Tuesday, August 5th, 2008

I awoke at 7 o’clock Tuesday morning when the large family of baboons inhabiting the room next to mine began to stir. A passing train on the nearby tracks cemented the deal. I rolled out of bed to check my email and discover that my server went down and took 3 or 4 sites with it, including this one. A frantic hour later I was able to relax and begin looking at rooms only to find that this is Yellowstone’s busy season and vacancies are unheard of in the only nearby city, West Yellowstone (motto: “We’re west of Yellowstone”). Since I do have a tent and sleeping bag, I very briefly flirted with camping in one of the park’s numerous campgrounds, but quickly nixed that idea when I recalled how I’ve felt at the end of each day’s drive. Cody, Wyoming it is.

It was a gray and chilly 68 degrees when I loaded my truck. I filled my tank and headed north, nursing a large cup of nearly undrinkable gas station coffee. Cheyenne and civilization fell behind me.

Distances expand in the west. 50 miles becomes a hiccup. 300, your goal before lunch. At one point I wondered why every one of the few cars in front of me was exiting and then saw the sign informing, “Next Rest Area: 128 miles.” I don’t care if you gotta go or not, you’d better shake something out.


^ Don’t you wish traffic was like this everywhere?

There were few farms and fewer towns out there; the soil turned light-brown and flinty and jagged rocks stuck from the earth. I crossed bridge after bridge proclaiming “Elk Horn Creek”, “Little Bear Creek”, “Horse Creek.” They were all dry, their sandy bottoms exposed. My vista was scrub trees and fences.
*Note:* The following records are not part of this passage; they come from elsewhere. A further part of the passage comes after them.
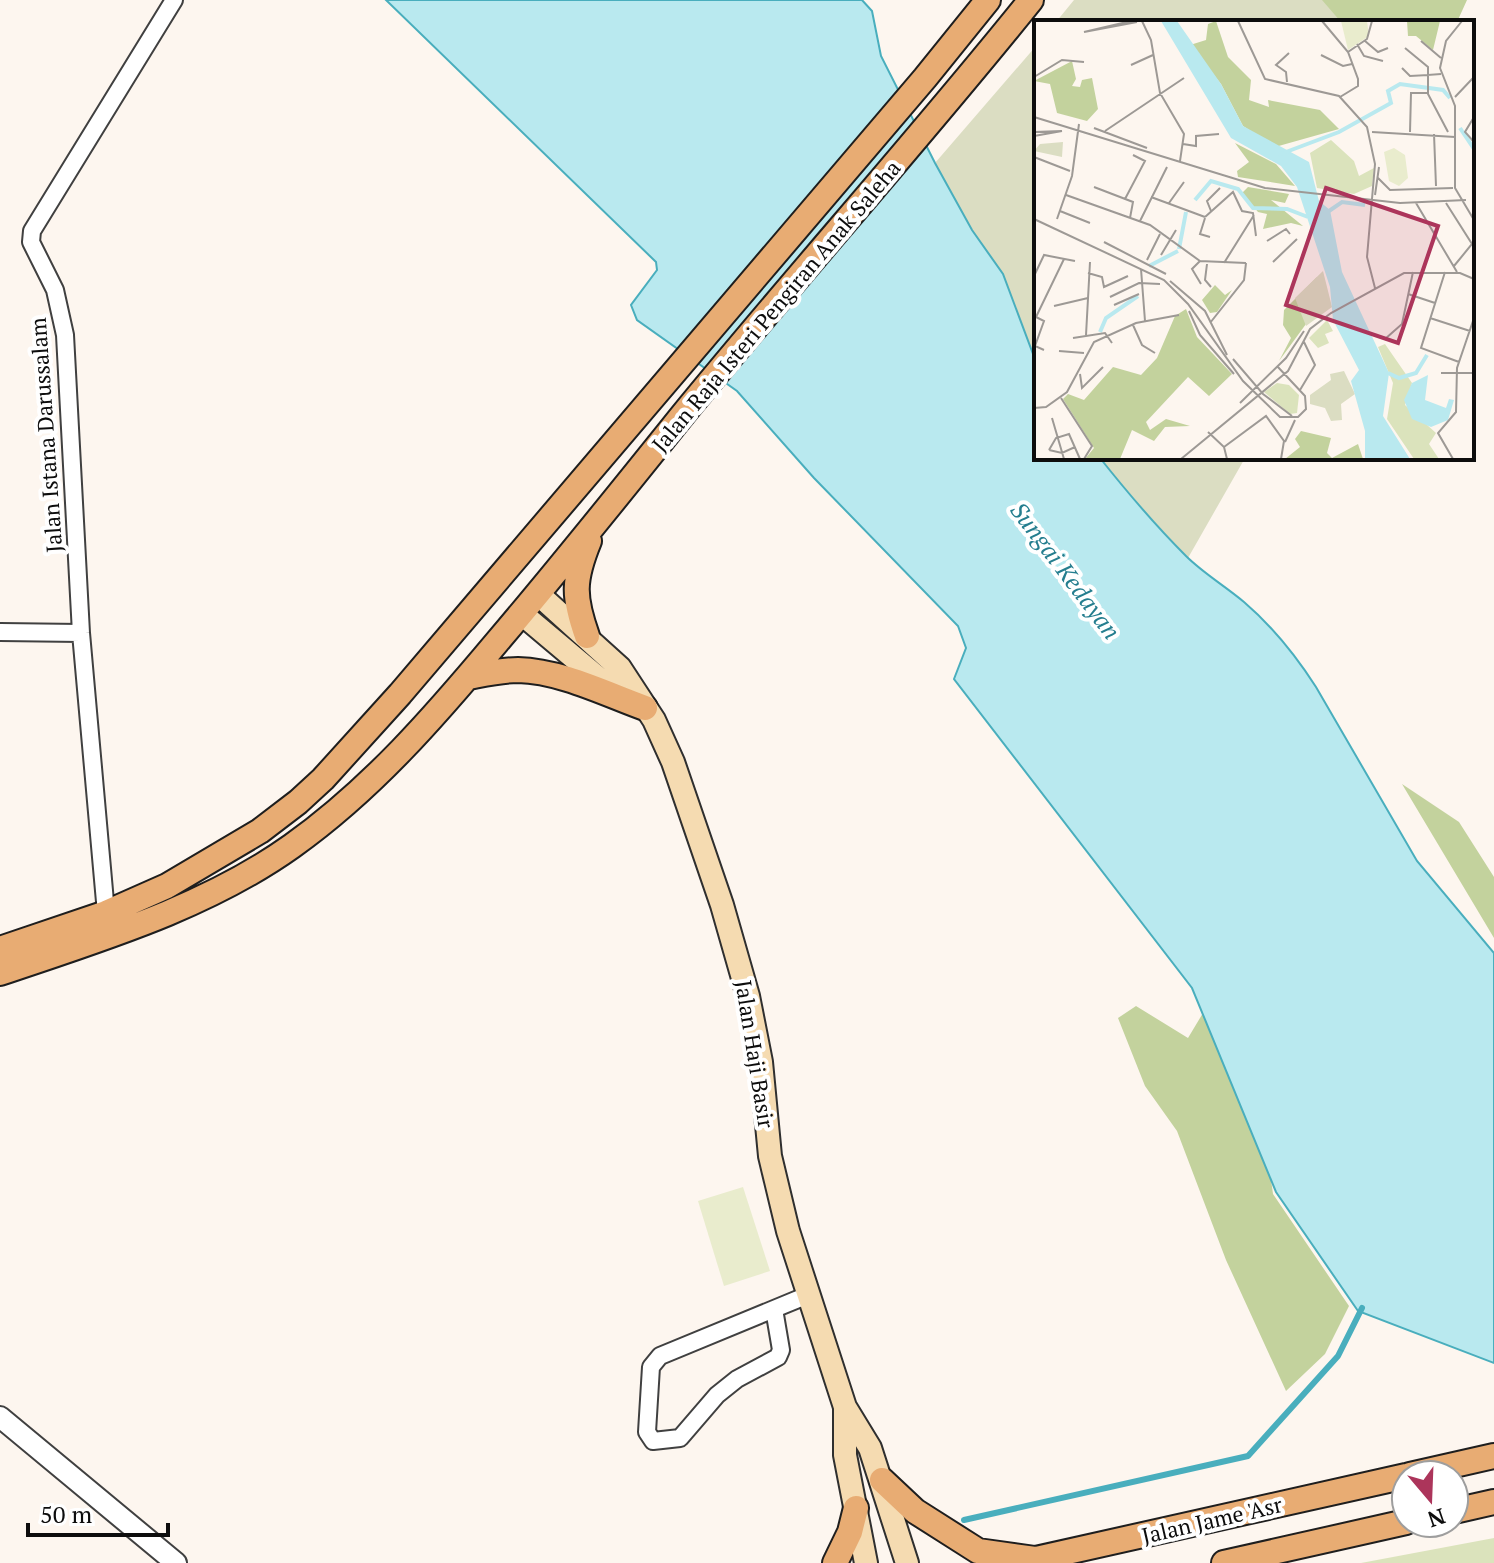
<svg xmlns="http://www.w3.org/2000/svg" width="1494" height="1563" viewBox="0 0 1494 1563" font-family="'PT Serif',serif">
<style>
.green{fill:#dbe3bc}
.forest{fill:#c3d29d}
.cemetery{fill:#dbddc2}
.pitch{fill:#e9eccd}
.water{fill:#b9e9ef;stroke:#49aebd;stroke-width:2}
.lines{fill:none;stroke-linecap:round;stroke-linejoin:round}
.stream{stroke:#49aebd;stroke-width:6}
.minor-casing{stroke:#404040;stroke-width:20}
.tertiary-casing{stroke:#404040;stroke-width:24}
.secondary-casing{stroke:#2f2f2f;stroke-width:26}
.primary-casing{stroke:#1e1e1e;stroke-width:28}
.minor{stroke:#fff;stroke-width:16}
.tertiary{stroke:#fff;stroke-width:20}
.secondary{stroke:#f5dbb1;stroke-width:22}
.primary{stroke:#e8ac73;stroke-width:24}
.labels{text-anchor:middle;stroke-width:8;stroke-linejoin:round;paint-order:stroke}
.street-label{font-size:22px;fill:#0d0d0d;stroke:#fff}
.water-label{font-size:24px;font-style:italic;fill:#257e8f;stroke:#fff}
.inset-river{fill:none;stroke:#b9e9ef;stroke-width:4}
.inset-road{fill:none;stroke:#9d9995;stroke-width:2}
.view{fill:#ac355b;fill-opacity:0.15;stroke:#ac355b;stroke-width:4}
.inset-edge{fill:none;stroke:#0d0d0d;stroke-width:4}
</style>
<rect width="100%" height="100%" fill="#fdf6ef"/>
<path class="green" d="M 1494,1538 L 1494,1563 L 1361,1563 Z"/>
<path class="forest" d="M 1282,0 L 1467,0 L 1457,22 L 1287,22 Z
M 1402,784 L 1459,822 L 1494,877 L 1494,938 Z
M 1136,1006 L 1188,1038 L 1206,1008 L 1263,1122 L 1273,1194 L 1349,1306 L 1325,1354 L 1286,1391 L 1226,1260 L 1177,1131 L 1145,1086 L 1118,1018 Z"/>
<path class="cemetery" d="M 1074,0 L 1322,0 L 1341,22 L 1056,22 Z
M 1036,46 L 1036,362 L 1003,274 L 972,230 L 935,163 Z
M 1100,458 L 1245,458 L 1188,558 L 1134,500 Z"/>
<path class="pitch" d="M 743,1187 L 770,1271 L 724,1286 L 698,1201 Z"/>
<path class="water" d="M 386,0 L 862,0 L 872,11 L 881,56 L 935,163 L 972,230 L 1003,274 L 1036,362 L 1036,458 L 1100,458 C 1127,492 1155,525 1186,556 C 1203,573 1225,586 1244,602 C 1272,626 1296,656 1316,687 L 1417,861 L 1494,953 L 1494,1363 L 1358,1311 L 1276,1192 L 1192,988 L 954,679 L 966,648 L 958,626 L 814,478 L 737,391 L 637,320 L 631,305 L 657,270 L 656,262 Z"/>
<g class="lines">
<path class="stream" d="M 964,1520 L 1248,1456 L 1338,1356 L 1362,1308"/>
<defs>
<path id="minor" d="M 0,632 L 81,633
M 106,913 L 81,633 L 65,335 L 55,290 L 31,242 L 32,231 L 174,0
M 774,1309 L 781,1350 L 778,1357 L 737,1379 L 717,1395 L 680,1438 L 653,1441 L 647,1432 L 651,1367 L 660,1356 L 808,1295"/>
<path id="tertiary" d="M 0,1417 L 176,1563"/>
<path id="secondary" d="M 538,594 L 620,668 L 654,720 L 673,762 L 722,905 L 748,996 L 761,1062 L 770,1156 L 788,1231 L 845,1407 L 870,1448 L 907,1563
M 522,614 L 604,683 L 620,693
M 845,1409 L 845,1455 L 866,1563"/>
<path id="primary" d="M 587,636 C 573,597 573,580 589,541
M 468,677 C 484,674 501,670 518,670 C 561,671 606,694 645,708
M 0,949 L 106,913 L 167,886 L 260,831 L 298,802 L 323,779 L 400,694 L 925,78 L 988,0
M 0,973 C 100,939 205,908 292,846 C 372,789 435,716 497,642 C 560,568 620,493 681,417 C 796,276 917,142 1031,0
M 1410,1475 L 1494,1456
M 882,1480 L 915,1511 L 978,1551 L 1035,1559
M 1454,1511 L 1494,1502
M 835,1563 L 850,1532 L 856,1508
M 1018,1563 L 1406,1476
M 1224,1563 L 1406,1522"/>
</defs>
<use href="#minor" class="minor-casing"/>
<use href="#tertiary" class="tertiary-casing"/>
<use href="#secondary" class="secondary-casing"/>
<use href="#primary" class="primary-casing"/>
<use href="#minor" class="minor"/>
<use href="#tertiary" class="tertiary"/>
<use href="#secondary" class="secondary"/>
<use href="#primary" class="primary"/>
</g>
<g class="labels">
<g class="street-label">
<text transform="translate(776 306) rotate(-50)" y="8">Jalan Raja Isteri Pengiran Anak Saleha</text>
<text transform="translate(46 435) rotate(-94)" y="8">Jalan Istana Darussalam</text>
<text transform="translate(755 1054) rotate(81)" y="8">Jalan Haji Basir</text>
<text transform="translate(1212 1520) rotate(-13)" y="8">Jalan Jame 'Asr</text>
</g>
<g class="water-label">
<text transform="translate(1065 571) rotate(53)" y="8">Sungai Kedayan</text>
</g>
</g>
<g transform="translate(1034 20)">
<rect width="440" height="440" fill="#fdf6ef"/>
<path d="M 297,120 L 320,141 L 325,156 L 340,148 L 338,166 L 320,174 L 283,168 L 276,133 ZM 293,300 L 299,311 L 291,314 L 295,323 L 284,328 L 275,318 ZM 351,324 L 378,363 L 371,385 L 402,413 L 395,424 L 405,439 L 380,439 L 353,399 L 359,363 L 344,327 ZM 243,363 L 255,365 L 265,375 L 263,393 L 256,394 L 230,372 Z" fill="#dbe3bc"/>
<path d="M 182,1 L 194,37 L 217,60 L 215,80 L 235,87 L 234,80 L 286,90 L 305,109 L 241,127 L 209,106 L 187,64 L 156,25 L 172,20 L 174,4 ZM 373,1 L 406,1 L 399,30 L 382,16 L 374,16 ZM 38,41 L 42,59 L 38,66 L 46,67 L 48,60 L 58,58 L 64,89 L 53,101 L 23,93 L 16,64 L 0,61 ZM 201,123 L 242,144 L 261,166 L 204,157 L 203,151 L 215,142 ZM 214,167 L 255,174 L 251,183 L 237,180 L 269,206 L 257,203 L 229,209 L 233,194 L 224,192 L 208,173 ZM 283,257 L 272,304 L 245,341 L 257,318 L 249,305 L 250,290 ZM 181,265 L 191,275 L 198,270 L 183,292 L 176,293 L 168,280 ZM 152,289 L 163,317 L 198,354 L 175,376 L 154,357 L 112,402 L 116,410 L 132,399 L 156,406 L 131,407 L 120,421 L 98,410 L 86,439 L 51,439 L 60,428 L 29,379 L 34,374 L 50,380 L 79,347 L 107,355 L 123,338 L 141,296 ZM 267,411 L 297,418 L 293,433 L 298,438 L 324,424 L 329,439 L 251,439 L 266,427 L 261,419 Z" fill="#c3d29d"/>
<path d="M 29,122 L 28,137 L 0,131 L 6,124 ZM 289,251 L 298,287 L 272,306 L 261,278 ZM 310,351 L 321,374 L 307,384 L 308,400 L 297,401 L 291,388 L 276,384 L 276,375 L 297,360 L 296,354 Z" fill="#dbddc2"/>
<path d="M 307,1 L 333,1 L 335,16 L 314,30 ZM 360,128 L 371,135 L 374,158 L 365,166 L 355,161 L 350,132 Z" fill="#e9eccd"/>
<path d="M 127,1 L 143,1 L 187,64 L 209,106 L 275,142 L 285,181 L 296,190 L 308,252 L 355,353 L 349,396 L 376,439 L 331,439 L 331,411 L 317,361 L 325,350 L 299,300 L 296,267 L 263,167 L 247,146 L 197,118 ZM 394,355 L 391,380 L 412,388 L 415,379 L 420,380 L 414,400 L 397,407 L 378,399 L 370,380 L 378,363 Z" fill="#b9e9ef"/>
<path class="inset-river" d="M 426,108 L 440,129M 244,135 L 305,112 L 357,83 L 354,71 L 366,64 L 409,70 L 416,78M 161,180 L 177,161 L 204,169 L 219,188 L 253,189 L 274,197M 295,191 L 308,182 L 331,185M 145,229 L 152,192M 115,246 L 144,231M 66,312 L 72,298 L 104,276M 354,353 L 365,358 L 382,353 L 393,335"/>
<path class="inset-road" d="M 97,1 L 50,12 L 103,2M 108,1 L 117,20 L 126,73 L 150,114 L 146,141M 204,1 L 231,59 L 305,76 L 333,107 L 341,144 L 333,237 L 341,268M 288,1 L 314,32 L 324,59 L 324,66 L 306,77M 428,1 L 412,21 L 406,48 L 421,86 L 421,168 L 440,200M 331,21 L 344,32 L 354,28M 387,21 L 407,38M 323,24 L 330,36 L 349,41M 371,28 L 394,47 L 394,55 L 407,54M 314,32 L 333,19 L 338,1M 287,35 L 309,46 L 318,44M 97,45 L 119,35M 368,48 L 376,56 L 394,55 L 394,74 L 414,112M 0,57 L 28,40 L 50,42M 253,62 L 252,52 L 242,45 L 255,33M 421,77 L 439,58M 0,97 L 231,168 L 366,183 L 432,180M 440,97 L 431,112 L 440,122M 60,108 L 113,128M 71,111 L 150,58M 0,112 L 28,111M 338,112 L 421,117M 376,112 L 377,73 L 394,73M 400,114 L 402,166M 0,116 L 28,111M 149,124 L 162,126 L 162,116 L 185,114M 0,137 L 36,151M 344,158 L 356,170 L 419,168M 60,167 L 99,182 L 96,198M 32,175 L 116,205 L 166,241 L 212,243M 341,175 L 345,147M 117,177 L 171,197M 91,179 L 111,141 L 99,135M 135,183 L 150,162M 382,183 L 423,252M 412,183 L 438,224 L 420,246M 26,191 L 56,203M 177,191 L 173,181 L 186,168M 171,197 L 199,172 L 208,191 L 219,193 L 222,216M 171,198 L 166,214 L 176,217M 0,199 L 130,260 L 154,284 L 209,361 L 246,397 L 264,397 L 272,389 L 271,376 L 243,346M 23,199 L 38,156 L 45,104M 106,201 L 133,147M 233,221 L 252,209 L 256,214M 70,222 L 132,254M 127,235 L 142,210M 113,240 L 126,214M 166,241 L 158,249 L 167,264M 239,242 L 263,219M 190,243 L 220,195M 173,244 L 171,260 L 177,267M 107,249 L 111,301M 411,252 L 387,328 L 425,342M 54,253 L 68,257 L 70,267 L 94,256M 0,256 L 10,235 L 41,241M 136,261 L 171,291 L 193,335M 374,274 L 401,283M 76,277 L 105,263 L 126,264M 80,285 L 105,274M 20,286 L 54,278M 155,291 L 166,315M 2,297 L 30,239M 2,297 L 10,301 L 1,326 L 10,330M 396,298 L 436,311M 176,303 L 210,260 L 212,243M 99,305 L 108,325 L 121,333M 52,315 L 56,242M 166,315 L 200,354M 39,318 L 71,313 L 78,323M 351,319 L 368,304 L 379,252M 25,331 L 50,333M 199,339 L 229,374 L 258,396M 407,353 L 440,353M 46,354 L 48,368 L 69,347M 266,370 L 281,345 L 270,322M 27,378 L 58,426 L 50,439M 206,383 L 252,338 L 270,311M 0,388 L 12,387 L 33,372 L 60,322 L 102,303 L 145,295M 18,398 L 30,439M 174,412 L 190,427 L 193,439M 251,422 L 261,400M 190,427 L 232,396 L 250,421 L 247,439M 15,430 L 22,418 L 35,414 L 46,439M 15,430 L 28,433 L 41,427M 147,439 L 254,351 L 276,309 L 297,293 L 370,253 L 426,253 L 440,259M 419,439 L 404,413 L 422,392 L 423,348 L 440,298"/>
<path class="view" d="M 292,168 L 404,206 L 364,323 L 252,285 Z"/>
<rect width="440" height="440" class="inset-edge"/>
</g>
<g transform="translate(1430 1499) rotate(161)"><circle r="38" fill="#ffffff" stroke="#9e9e9e" stroke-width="2"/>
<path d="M0-6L14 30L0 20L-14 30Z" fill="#ac355b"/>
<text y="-12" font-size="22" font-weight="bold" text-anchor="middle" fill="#0d0d0d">N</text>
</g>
<path d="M28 1523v12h140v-12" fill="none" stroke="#0d0d0d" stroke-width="4"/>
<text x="40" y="1523" font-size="24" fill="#0d0d0d" stroke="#ffffff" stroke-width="6" paint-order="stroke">50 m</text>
</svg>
The land began to contour.

Southern Wyoming is craggy and desolate but it has an odd rugged beauty, like a well-worn leather wallet, or Sarah Jessica Parker.

Further north it turns mountainous and into what you think of as typically “Wyoming” topography. The final 200 miles passed on two-lane roads through one-horse towns. “Welcome to Hiland. Pop 10.” I was headed north and distant mountains began to frame my view on the left, to the west. Then I drove into them.

A large dust cloud greeted me as I pulled into Cody in mid-afternoon and every local car was covered with a thin gray veil of the stuff. But there is a Super Wal-Mart, so that’s a plus.

Disclaimer: I tried hard to replicate the scale that I was seeing with my camera. However, the resulting pictures seem impotent at best and insulting at worst. Also, I’m not an expert but I don’t think that the recommended shooting position is stick-your-camera-out-the-window-and-hit-the-shutter-button-three-or-four-times-while-keeping-your-eyes-trained-on-the-horse-trailer-barreling-towards-you.


^ Agoraphobics need not apply


^ I’m not sure if this was Heath Ledger or Jake Gyllenhaal. Actually, I guess it wasn’t Heath.

(Too soon?)


^ I guess people live here. I don’t know why.


^ You see that Low Fuel light blinking here and you are screwed, my friend.